EXERCISE BRIEF
Write the records out again, unchanged.

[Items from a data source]

*****

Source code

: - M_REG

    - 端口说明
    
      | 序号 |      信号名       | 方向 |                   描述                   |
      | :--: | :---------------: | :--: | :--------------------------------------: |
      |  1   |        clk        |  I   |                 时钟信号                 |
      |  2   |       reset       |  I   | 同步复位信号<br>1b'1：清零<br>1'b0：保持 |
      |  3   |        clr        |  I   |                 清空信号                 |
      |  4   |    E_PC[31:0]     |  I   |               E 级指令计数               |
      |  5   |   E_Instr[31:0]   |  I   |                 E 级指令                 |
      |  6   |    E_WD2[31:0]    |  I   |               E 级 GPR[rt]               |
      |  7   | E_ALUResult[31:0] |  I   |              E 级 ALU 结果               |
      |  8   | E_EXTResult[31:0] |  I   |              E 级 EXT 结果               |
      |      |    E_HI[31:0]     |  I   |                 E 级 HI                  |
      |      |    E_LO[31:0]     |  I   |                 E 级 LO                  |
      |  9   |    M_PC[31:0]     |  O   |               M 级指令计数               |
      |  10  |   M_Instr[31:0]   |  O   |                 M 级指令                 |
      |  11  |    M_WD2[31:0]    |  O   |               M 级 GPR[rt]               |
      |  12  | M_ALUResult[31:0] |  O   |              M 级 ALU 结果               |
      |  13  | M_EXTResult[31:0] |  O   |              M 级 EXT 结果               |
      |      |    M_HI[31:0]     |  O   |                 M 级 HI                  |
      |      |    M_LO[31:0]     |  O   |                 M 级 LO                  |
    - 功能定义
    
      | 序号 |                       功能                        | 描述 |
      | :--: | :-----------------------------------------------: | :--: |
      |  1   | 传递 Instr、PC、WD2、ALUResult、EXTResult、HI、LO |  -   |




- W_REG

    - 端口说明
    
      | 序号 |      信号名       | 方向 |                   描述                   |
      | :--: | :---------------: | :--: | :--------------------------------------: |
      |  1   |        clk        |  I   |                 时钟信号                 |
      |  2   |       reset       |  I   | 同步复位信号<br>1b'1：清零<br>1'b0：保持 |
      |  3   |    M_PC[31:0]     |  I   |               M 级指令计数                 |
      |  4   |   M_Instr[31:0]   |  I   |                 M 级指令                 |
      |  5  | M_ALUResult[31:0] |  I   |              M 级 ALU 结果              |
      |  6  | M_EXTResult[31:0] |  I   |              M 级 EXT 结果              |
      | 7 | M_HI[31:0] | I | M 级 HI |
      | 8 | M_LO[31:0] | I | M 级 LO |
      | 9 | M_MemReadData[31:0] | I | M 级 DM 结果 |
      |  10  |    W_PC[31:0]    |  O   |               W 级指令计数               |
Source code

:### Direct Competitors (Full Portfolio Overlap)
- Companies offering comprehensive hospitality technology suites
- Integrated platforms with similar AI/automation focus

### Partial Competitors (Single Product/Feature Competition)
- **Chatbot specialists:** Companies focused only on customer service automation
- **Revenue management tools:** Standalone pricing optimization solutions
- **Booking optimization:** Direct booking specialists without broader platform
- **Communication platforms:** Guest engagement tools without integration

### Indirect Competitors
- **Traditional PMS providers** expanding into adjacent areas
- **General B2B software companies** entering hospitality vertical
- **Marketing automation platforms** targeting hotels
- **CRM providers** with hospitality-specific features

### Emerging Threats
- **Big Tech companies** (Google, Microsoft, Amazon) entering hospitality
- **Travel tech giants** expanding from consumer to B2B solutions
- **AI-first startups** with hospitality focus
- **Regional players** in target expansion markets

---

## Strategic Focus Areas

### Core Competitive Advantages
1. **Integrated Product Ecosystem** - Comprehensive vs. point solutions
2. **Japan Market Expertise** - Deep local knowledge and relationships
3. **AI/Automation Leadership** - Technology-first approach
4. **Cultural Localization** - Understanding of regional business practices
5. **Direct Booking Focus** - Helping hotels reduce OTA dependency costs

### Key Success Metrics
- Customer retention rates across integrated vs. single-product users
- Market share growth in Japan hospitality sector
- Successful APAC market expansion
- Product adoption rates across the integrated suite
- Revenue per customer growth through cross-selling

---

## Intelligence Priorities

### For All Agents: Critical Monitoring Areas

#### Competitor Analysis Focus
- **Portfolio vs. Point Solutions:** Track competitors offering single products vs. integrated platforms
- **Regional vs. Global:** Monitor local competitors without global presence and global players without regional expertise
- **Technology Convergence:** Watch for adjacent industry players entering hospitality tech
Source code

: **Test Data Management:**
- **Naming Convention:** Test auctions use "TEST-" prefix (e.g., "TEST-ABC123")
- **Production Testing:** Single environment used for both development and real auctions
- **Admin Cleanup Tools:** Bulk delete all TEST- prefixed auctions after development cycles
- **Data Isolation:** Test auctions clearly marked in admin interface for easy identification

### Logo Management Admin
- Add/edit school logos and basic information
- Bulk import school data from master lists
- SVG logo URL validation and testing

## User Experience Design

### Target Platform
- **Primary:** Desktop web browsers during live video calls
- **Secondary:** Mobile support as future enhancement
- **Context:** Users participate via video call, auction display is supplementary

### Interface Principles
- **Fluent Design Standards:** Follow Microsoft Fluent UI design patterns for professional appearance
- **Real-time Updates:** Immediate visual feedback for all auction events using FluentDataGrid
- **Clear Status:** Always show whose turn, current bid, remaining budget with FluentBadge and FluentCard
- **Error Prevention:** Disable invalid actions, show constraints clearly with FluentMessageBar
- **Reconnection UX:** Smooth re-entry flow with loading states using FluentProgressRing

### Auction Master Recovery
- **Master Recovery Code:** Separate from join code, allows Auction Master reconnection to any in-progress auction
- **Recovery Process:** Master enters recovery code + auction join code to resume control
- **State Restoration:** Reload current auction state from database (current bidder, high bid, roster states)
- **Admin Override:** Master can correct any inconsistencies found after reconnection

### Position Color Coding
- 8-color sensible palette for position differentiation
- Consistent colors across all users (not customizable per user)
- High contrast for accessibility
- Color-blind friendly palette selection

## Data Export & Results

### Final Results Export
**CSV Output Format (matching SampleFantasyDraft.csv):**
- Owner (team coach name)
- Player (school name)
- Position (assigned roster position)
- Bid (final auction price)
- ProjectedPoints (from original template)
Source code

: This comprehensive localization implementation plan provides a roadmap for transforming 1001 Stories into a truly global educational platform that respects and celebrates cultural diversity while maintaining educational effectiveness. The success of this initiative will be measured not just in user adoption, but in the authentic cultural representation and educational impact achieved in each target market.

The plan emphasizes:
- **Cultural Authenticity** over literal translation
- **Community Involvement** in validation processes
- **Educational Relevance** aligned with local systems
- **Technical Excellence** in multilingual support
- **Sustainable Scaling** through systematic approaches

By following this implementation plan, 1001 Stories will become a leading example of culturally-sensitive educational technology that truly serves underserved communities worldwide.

*****

RESULT BELOW
Source code

: - M_REG

    - 端口说明
    
      | 序号 |      信号名       | 方向 |                   描述                   |
      | :--: | :---------------: | :--: | :--------------------------------------: |
      |  1   |        clk        |  I   |                 时钟信号                 |
      |  2   |       reset       |  I   | 同步复位信号<br>1b'1：清零<br>1'b0：保持 |
      |  3   |        clr        |  I   |                 清空信号                 |
      |  4   |    E_PC[31:0]     |  I   |               E 级指令计数               |
      |  5   |   E_Instr[31:0]   |  I   |                 E 级指令                 |
      |  6   |    E_WD2[31:0]    |  I   |               E 级 GPR[rt]               |
      |  7   | E_ALUResult[31:0] |  I   |              E 级 ALU 结果               |
      |  8   | E_EXTResult[31:0] |  I   |              E 级 EXT 结果               |
      |      |    E_HI[31:0]     |  I   |                 E 级 HI                  |
      |      |    E_LO[31:0]     |  I   |                 E 级 LO                  |
      |  9   |    M_PC[31:0]     |  O   |               M 级指令计数               |
      |  10  |   M_Instr[31:0]   |  O   |                 M 级指令                 |
      |  11  |    M_WD2[31:0]    |  O   |               M 级 GPR[rt]               |
      |  12  | M_ALUResult[31:0] |  O   |              M 级 ALU 结果               |
      |  13  | M_EXTResult[31:0] |  O   |              M 级 EXT 结果               |
      |      |    M_HI[31:0]     |  O   |                 M 级 HI                  |
      |      |    M_LO[31:0]     |  O   |                 M 级 LO                  |
    - 功能定义
    
      | 序号 |                       功能                        | 描述 |
      | :--: | :-----------------------------------------------: | :--: |
      |  1   | 传递 Instr、PC、WD2、ALUResult、EXTResult、HI、LO |  -   |




- W_REG

    - 端口说明
    
      | 序号 |      信号名       | 方向 |                   描述                   |
      | :--: | :---------------: | :--: | :--------------------------------------: |
      |  1   |        clk        |  I   |                 时钟信号                 |
      |  2   |       reset       |  I   | 同步复位信号<br>1b'1：清零<br>1'b0：保持 |
      |  3   |    M_PC[31:0]     |  I   |               M 级指令计数                 |
      |  4   |   M_Instr[31:0]   |  I   |                 M 级指令                 |
      |  5  | M_ALUResult[31:0] |  I   |              M 级 ALU 结果              |
      |  6  | M_EXTResult[31:0] |  I   |              M 级 EXT 结果              |
      | 7 | M_HI[31:0] | I | M 级 HI |
      | 8 | M_LO[31:0] | I | M 级 LO |
      | 9 | M_MemReadData[31:0] | I | M 级 DM 结果 |
      |  10  |    W_PC[31:0]    |  O   |               W 级指令计数               |
Source code

:### Direct Competitors (Full Portfolio Overlap)
- Companies offering comprehensive hospitality technology suites
- Integrated platforms with similar AI/automation focus

### Partial Competitors (Single Product/Feature Competition)
- **Chatbot specialists:** Companies focused only on customer service automation
- **Revenue management tools:** Standalone pricing optimization solutions
- **Booking optimization:** Direct booking specialists without broader platform
- **Communication platforms:** Guest engagement tools without integration

### Indirect Competitors
- **Traditional PMS providers** expanding into adjacent areas
- **General B2B software companies** entering hospitality vertical
- **Marketing automation platforms** targeting hotels
- **CRM providers** with hospitality-specific features

### Emerging Threats
- **Big Tech companies** (Google, Microsoft, Amazon) entering hospitality
- **Travel tech giants** expanding from consumer to B2B solutions
- **AI-first startups** with hospitality focus
- **Regional players** in target expansion markets

---

## Strategic Focus Areas

### Core Competitive Advantages
1. **Integrated Product Ecosystem** - Comprehensive vs. point solutions
2. **Japan Market Expertise** - Deep local knowledge and relationships
3. **AI/Automation Leadership** - Technology-first approach
4. **Cultural Localization** - Understanding of regional business practices
5. **Direct Booking Focus** - Helping hotels reduce OTA dependency costs

### Key Success Metrics
- Customer retention rates across integrated vs. single-product users
- Market share growth in Japan hospitality sector
- Successful APAC market expansion
- Product adoption rates across the integrated suite
- Revenue per customer growth through cross-selling

---

## Intelligence Priorities

### For All Agents: Critical Monitoring Areas

#### Competitor Analysis Focus
- **Portfolio vs. Point Solutions:** Track competitors offering single products vs. integrated platforms
- **Regional vs. Global:** Monitor local competitors without global presence and global players without regional expertise
- **Technology Convergence:** Watch for adjacent industry players entering hospitality tech
Source code

: **Test Data Management:**
- **Naming Convention:** Test auctions use "TEST-" prefix (e.g., "TEST-ABC123")
- **Production Testing:** Single environment used for both development and real auctions
- **Admin Cleanup Tools:** Bulk delete all TEST- prefixed auctions after development cycles
- **Data Isolation:** Test auctions clearly marked in admin interface for easy identification

### Logo Management Admin
- Add/edit school logos and basic information
- Bulk import school data from master lists
- SVG logo URL validation and testing

## User Experience Design

### Target Platform
- **Primary:** Desktop web browsers during live video calls
- **Secondary:** Mobile support as future enhancement
- **Context:** Users participate via video call, auction display is supplementary

### Interface Principles
- **Fluent Design Standards:** Follow Microsoft Fluent UI design patterns for professional appearance
- **Real-time Updates:** Immediate visual feedback for all auction events using FluentDataGrid
- **Clear Status:** Always show whose turn, current bid, remaining budget with FluentBadge and FluentCard
- **Error Prevention:** Disable invalid actions, show constraints clearly with FluentMessageBar
- **Reconnection UX:** Smooth re-entry flow with loading states using FluentProgressRing

### Auction Master Recovery
- **Master Recovery Code:** Separate from join code, allows Auction Master reconnection to any in-progress auction
- **Recovery Process:** Master enters recovery code + auction join code to resume control
- **State Restoration:** Reload current auction state from database (current bidder, high bid, roster states)
- **Admin Override:** Master can correct any inconsistencies found after reconnection

### Position Color Coding
- 8-color sensible palette for position differentiation
- Consistent colors across all users (not customizable per user)
- High contrast for accessibility
- Color-blind friendly palette selection

## Data Export & Results

### Final Results Export
**CSV Output Format (matching SampleFantasyDraft.csv):**
- Owner (team coach name)
- Player (school name)
- Position (assigned roster position)
- Bid (final auction price)
- ProjectedPoints (from original template)
Source code

: This comprehensive localization implementation plan provides a roadmap for transforming 1001 Stories into a truly global educational platform that respects and celebrates cultural diversity while maintaining educational effectiveness. The success of this initiative will be measured not just in user adoption, but in the authentic cultural representation and educational impact achieved in each target market.

The plan emphasizes:
- **Cultural Authenticity** over literal translation
- **Community Involvement** in validation processes
- **Educational Relevance** aligned with local systems
- **Technical Excellence** in multilingual support
- **Sustainable Scaling** through systematic approaches

By following this implementation plan, 1001 Stories will become a leading example of culturally-sensitive educational technology that truly serves underserved communities worldwide.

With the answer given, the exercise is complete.